The reason I emphasize adding Oxygen gas is to get away from adding water, thus diluting the Nitric and slowing down the reaction, otherwise, the net result is the same. 3% Hydrogen Peroxide is 97% Water.


----------



## FrugalRefiner (Sep 10, 2017)

Iggy-poo said:


> The reason I emphasize adding Oxygen gas is to get away from adding water, thus diluting the Nitric and slowing down the reaction, otherwise, the net result is the same. 3% Hydrogen Peroxide is 97% Water.


Since we usually dilute our nitric about 50/50, it's not a problem. If you plan to use 500 ml of water and 500 ml of nitric, you just use 450 ml water, 50 ml H2O2, and 500 ml nitric. You're not diluting it any more than you would with water alone, and it's simpler than generating oxygen and piping it in to a reactor when you're not geared up for it yet.

Dave


----------



## g_axelsson (Sep 10, 2017)

When mixing peroxide and silver, remember that silver will catalytically break down hydrogen peroxide into water, oxygen and a lot of energy. I don't know if braze would still do it or if it has to be pure silver to work.
3% strength would probably at most make a lot of oxygen and getting a bit warmer but high strength hydrogen peroxide and silver is the core in many rockets.

Göran


----------



## Palladium (Sep 10, 2017)

How will you be filtering and will you use the chloride method or is this for a cell?


----------



## Iggy-poo (Sep 10, 2017)

Palladium said:


> How will you be filtering and will you use the chloride method or is this for a cell?

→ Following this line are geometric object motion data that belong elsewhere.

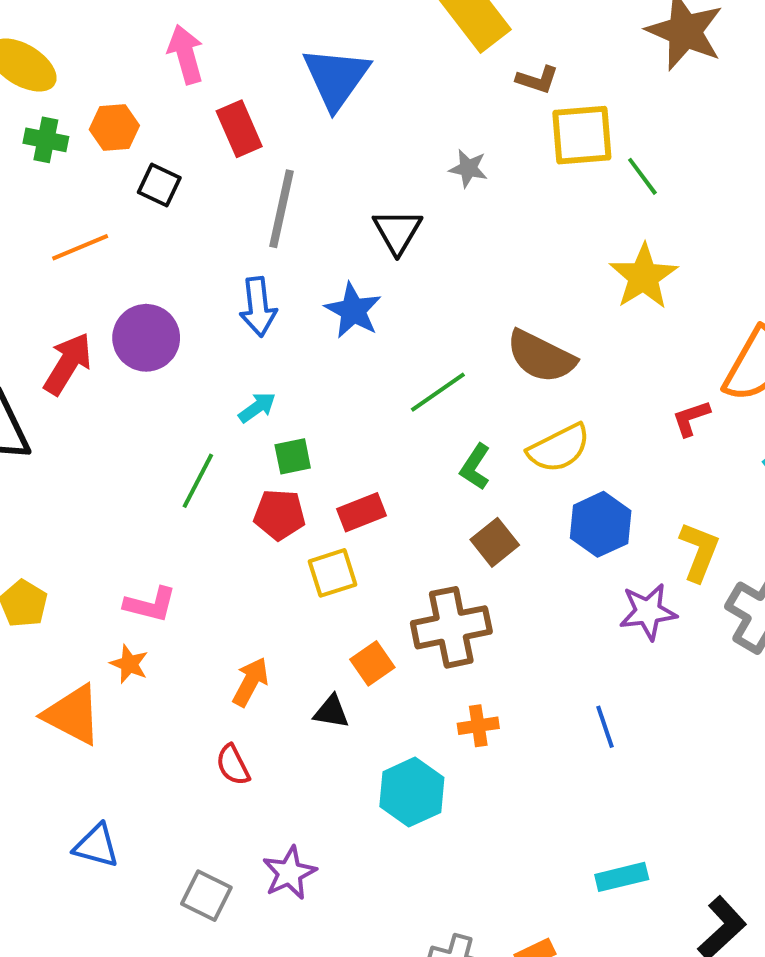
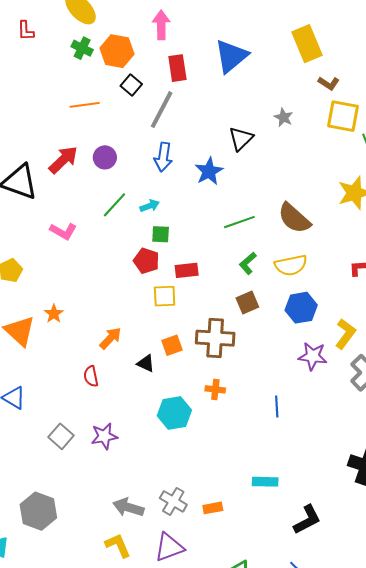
orange hexagon: (114, 127) -> (117, 51), size x1.4
gray line: (281, 209) -> (162, 110), moved
purple circle: (146, 338) -> (105, 157), size x0.7
green line: (198, 481) -> (115, 205), moved
pink L-shape: (150, 604) -> (63, 231), moved

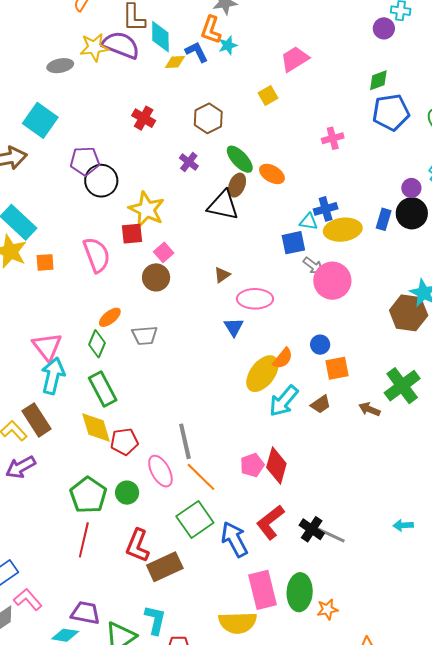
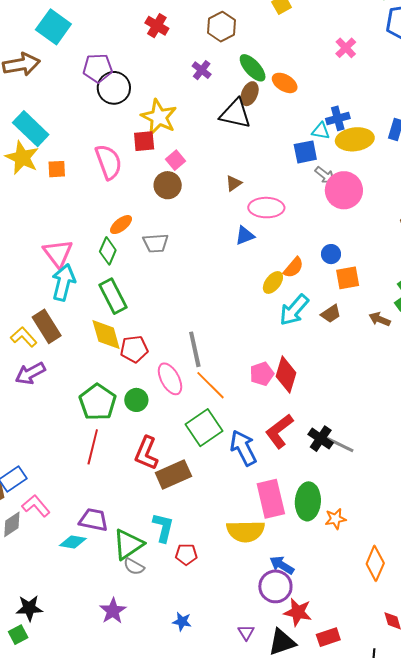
pink cross: (333, 138) -> (346, 48), turned -30
blue triangle: (234, 327) -> (245, 236), turned 40
yellow ellipse: (262, 374) -> (273, 282), size x0.6

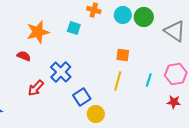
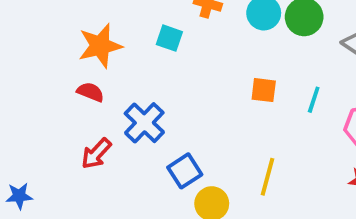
red semicircle: (24, 56) -> (90, 92), moved
cyan line: (149, 80) -> (314, 100), moved
yellow line: (118, 81) -> (268, 177), moved

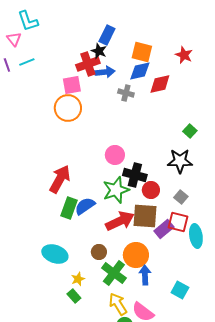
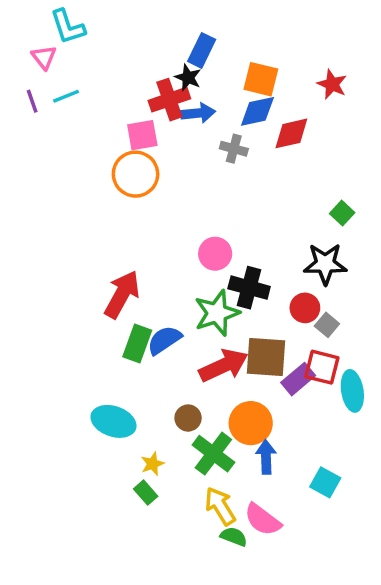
red circle: (151, 190) -> (305, 308), moved

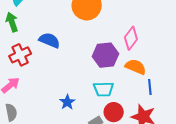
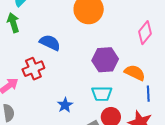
pink diamond: (131, 38) -> (145, 33), moved
red cross: (20, 55) -> (33, 69), moved

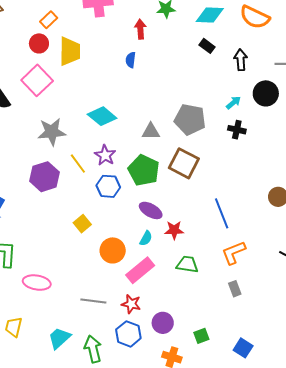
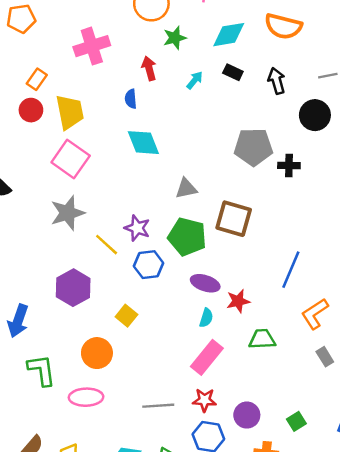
blue semicircle: (131, 60) -> (131, 99), moved
pink square: (37, 80) -> (71, 159), moved
cyan arrow: (234, 103) -> (195, 80), moved
cyan diamond: (102, 116) -> (143, 143), moved, turned 40
gray pentagon: (190, 119) -> (253, 147), moved
purple hexagon: (45, 177) -> (73, 288), moved
blue line: (222, 213) -> (291, 270), turned 56
orange circle: (113, 250) -> (97, 353), moved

Your videos on using Sodium Formate reduction would fit in here, with all the crud he has mixed-in with the Silver.

https://www.youtube.com/watch?v=qSzjH9cSDpw


----------



## snoman701 (Sep 10, 2017)

Palladium said:


> How will you be filtering and will you use the chloride method or is this for a cell?


For my purposes right now, probably just a large coffee filter, then cement with copper after further diluting. 

Initially I'll sell the cemented copper to topher, but in time a cell of my own. 




Sent from my iPhone using Tapatalk


----------



## Topher_osAUrus (Sep 10, 2017)

Not to undercut, uh, myself.. But, a cell is one of the easiest things to do.

Really really simple to make, cheap to set up, effortless to maintain (if high purity silver is the feedstock)

If you have the nitric already, an el'cheapo $50 variable psu, a $7 stainless bowl, couple bucks in alligator clips and wire, $2 in muslin cloth, a jerryrigged way to hold the anode filter and shot (i use a plastic collander with a handle), and thats pretty much it, really. Simple. Simple. Simple.

Edit to fix a vowel


----------



## snoman701 (Sep 10, 2017)

I know....but I also know how I want to set it up. 

I have minimal space and too many projects. Sometimes it's best to just limit oneself a bit. 


Sent from my iPhone using Tapatalk


----------